Phones were very high on the agenda, and the weeks preceding the show had been full of attacks against Android and a few iOS cracks as well. Windows Phone and BlackBerry didn't get much of a mention, with one speaker pointing out it was only worth investing time cracking operating systems people actually used.
Google was at the conference in force to give its response (Apple tried Black Hat, didn't like it, and hasn't come back yet), and Adrian Ludwig, lead engineer for Android security at the Chocolate Factory, came along to announce the firm was upping its game.
The Stagefright bug was being patched he said, and all the major handset vendors would be pushing down fixes and doing monthly updates from now on. Whether or not all the telcos will play ball or not remains to be seen, but it's clear Google has had a similar moment internally that Microsoft went through in 2002.
Android needs to get this issue fixed, and the view from the show floor was that Google has done a pretty good job at reassuring people. It's tricky for the Chocolate Factory, since its code base is open for all – it's possible that there are large holes in iOS too, but people have a much tougher job finding them.

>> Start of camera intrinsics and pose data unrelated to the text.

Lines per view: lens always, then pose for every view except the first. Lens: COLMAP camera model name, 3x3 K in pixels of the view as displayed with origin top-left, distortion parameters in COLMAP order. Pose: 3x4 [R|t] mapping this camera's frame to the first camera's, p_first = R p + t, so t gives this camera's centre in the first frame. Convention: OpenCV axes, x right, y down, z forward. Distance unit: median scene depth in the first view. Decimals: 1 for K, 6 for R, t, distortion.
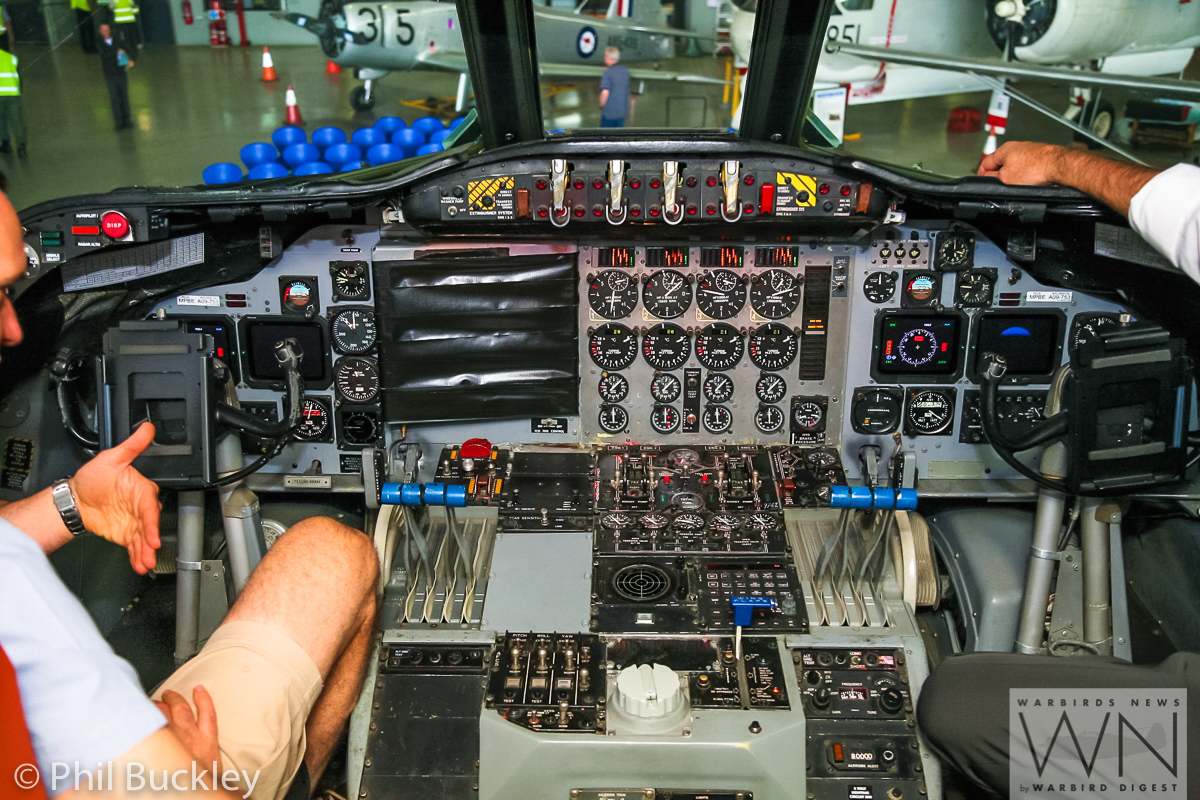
lens RADIAL K [[1142.2, 0, 616.9], [0, 1142.2, 401.0], [0, 0, 1]] dist [-0.012613, 0.091982]
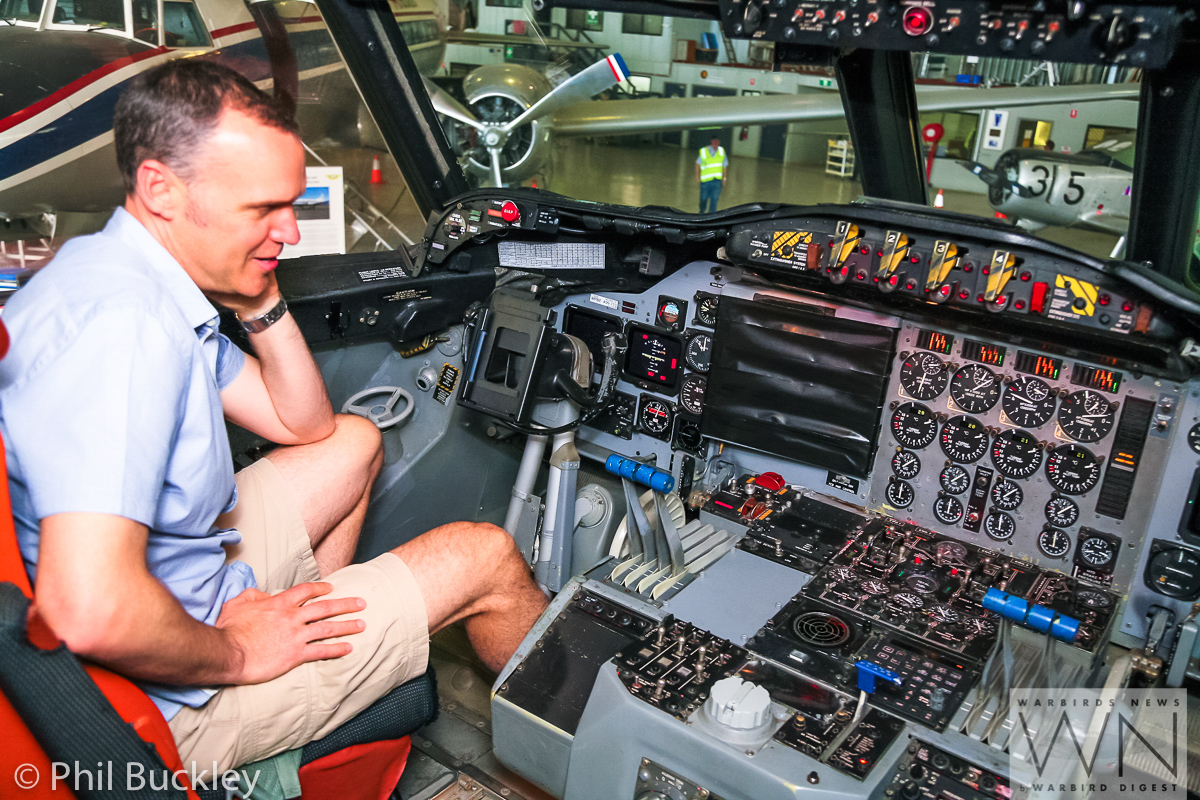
lens RADIAL K [[1024.5, 0, 631.3], [0, 1024.5, 405.8], [0, 0, 1]] dist [-0.043648, 0.102644]
pose [[0.815036, 0.253786, -0.520873, 0.274162], [-0.302093, 0.953243, -0.008250, 0.021616], [0.494425, 0.164076, 0.853594, 0.073826]]
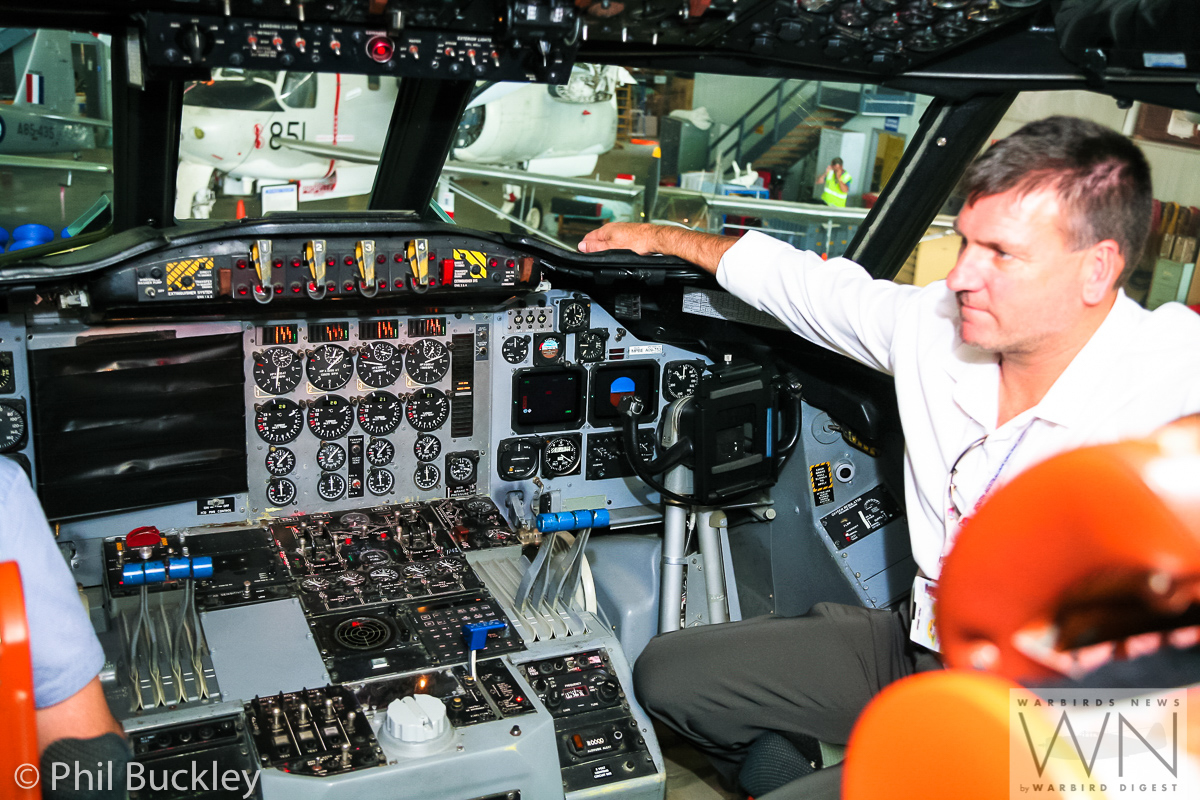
lens RADIAL K [[1159.3, 0, 600.0], [0, 1159.3, 400.0], [0, 0, 1]] dist [0.013931, 0.031991]
pose [[0.895683, -0.073886, 0.438512, -0.207115], [0.110527, 0.992145, -0.058589, 0.027615], [-0.430738, 0.100944, 0.896814, -0.071321]]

The other rising star is the automotive sector. Chrysler hackers Charlie Miller and Chris Valasek had possibly the best-attended talk at Black Hat, and also packed out their hall at DEF CON, but there were other car hacks out there as well.
Interestingly, Miller and Valasek told the press conference after the talk that if it hadn't been presented at Black Hat then Chrysler wouldn't have fixed it. The company moved fast once they had been told a presentation was planned – and at least a fix is better than trying to sue the researchers to shut them up.
As cars get more computationally complex, these kinds of hacks are going to become increasingly important, but it's clear that the car manufacturers haven't really put the time and effort into making their vehicles even remotely secure. In computer terms they are about at the Windows 98 level of security awareness, which doesn't bode well.
There's another reason why hackers are targeting cars – it's a very sexy hack. Tell someone they might lose a database and they'll be concerned. Tell 'em you can crash their car with them in it and people get scared, and that brings lots of headlines and kudos.